Both of these videos were directed by Ben Griffin, founder of Prime Zero Productions. Griffin says Pump came to him with the core ideas for each video himself—things like the tiger, the school, the food fight, and the Brink's truck—and it was his job to run with those concepts and bring them to life. "I took those couple initial ideas he had and expanded on them," Griffin explains. "Like, how can we make this crazy? Okay, he'll pull up in a Brink's truck, but how can we make this over-the-top? What about a money cyclone spinning in the fuckin' air? I hadn't seen that before."
Part of Griffin's task is figuring out how to pull off Pump's wild ideas on a video set. So, did he cheat and create the famous "Gucci Gang" tiger shot using post-production wizardry, like so many people suspect? Nope. "He was really walking in the hallway with the tiger. That was real," Griffin laughs. Pump met with the tiger and its trainers ahead of time—and the tiger liked him—so they were able to do everything without resorting to trickery. "The animal thing is something that comes from Pump's mind," Griffin adds. "For both videos, he said he wanted an animal in it.
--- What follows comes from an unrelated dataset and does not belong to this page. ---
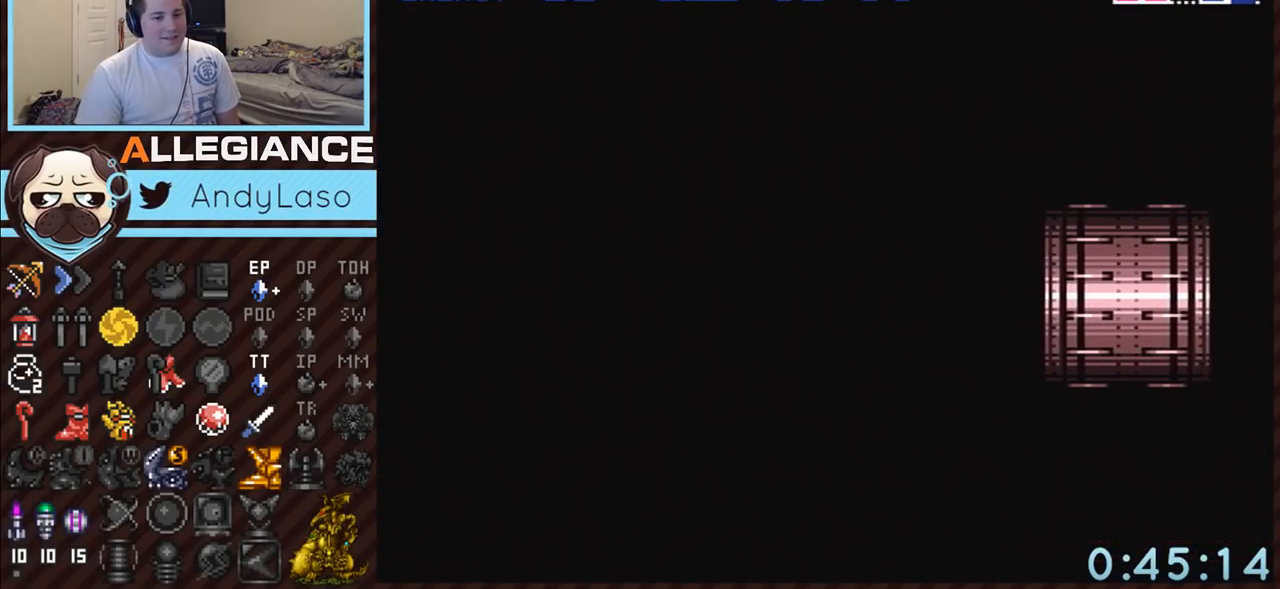
{"buttons": ["A", "B", "DPAD_RIGHT"], "events": [[17, "DPAD_RIGHT", "down"]]}
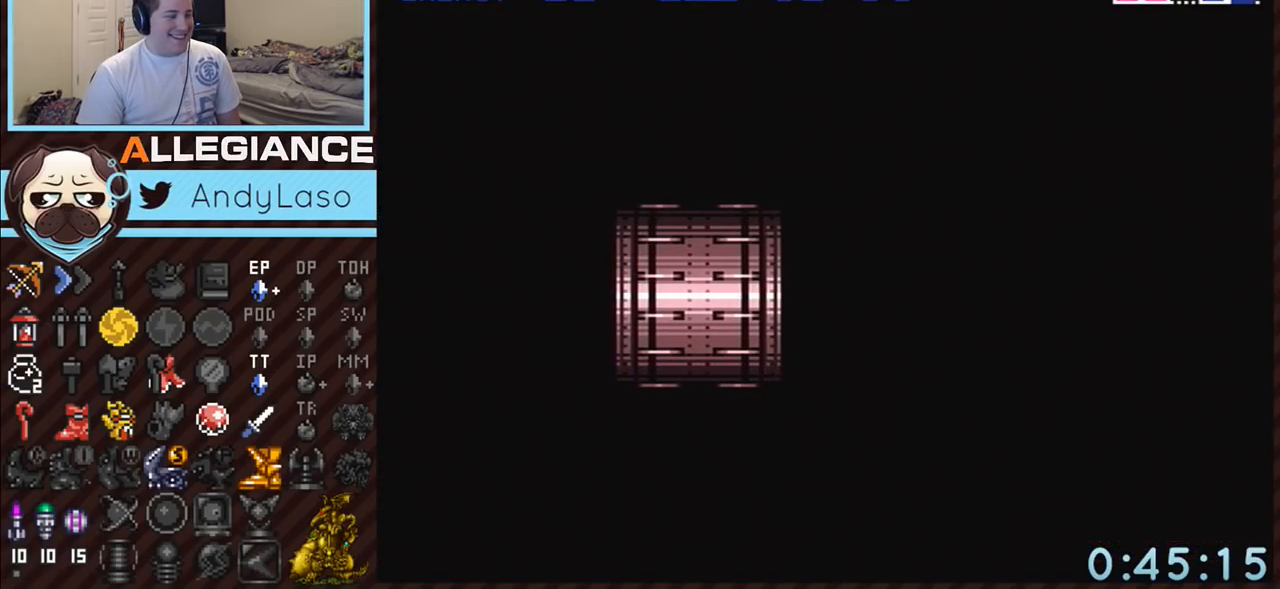
{"buttons": ["A", "B", "DPAD_RIGHT"], "events": []}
So we made it happen."
Watch the new video for "ESSKEETIT" below and continue for our full conversation with Griffin.
How did you first get connected with Lil Pump?
I'm friends with the video commissioner over at Warner Bros. Out of the blue one night, he asked if I would be interested in doing the "Gucci Gang" video, and told me we needed to shoot it the next week. The crazy thing was, I had just been overseas in Prague and discovered that song for the first time on iTunes. I was listening to "Gucci Gang" every day, literally. So when he called me, I was like, "Fuck yeah, I want to do that video. That's like my favorite song right now."
He was really walking in the hallway with the tiger. That was real.
Where did the concept for the "Gucci Gang" video come from?
When the label came to me, the idea had already come from Pump. They told me, "Okay, he wants a tiger. And he wants to be in a school. And he wants a food fight." That was the directive I got. I was like, "Okay, that's kinda random, but we can probably make this cool." [Laughs]. So I put together a treatment based off of his ideas.
There was actually a lot more that I added to the video concept, originally, with some visual effects and animation and stuff. Once I got on set with him and his management, we talked over some of the other ideas that were in the treatment—but weren't in his original directive—and ended up scrapping a bunch of them. Then there was some stuff that got added that day, like the shots of him walking on the car and rapping with the colored lights. Literally, we were all just sitting there, and he was like, "Yo, I want to rap on this car." So I set up some colors outside and we did it. We kind of just made stuff happen that day, flying by the seat of our pants a little bit—around that basic structure of the school and the tiger and all that.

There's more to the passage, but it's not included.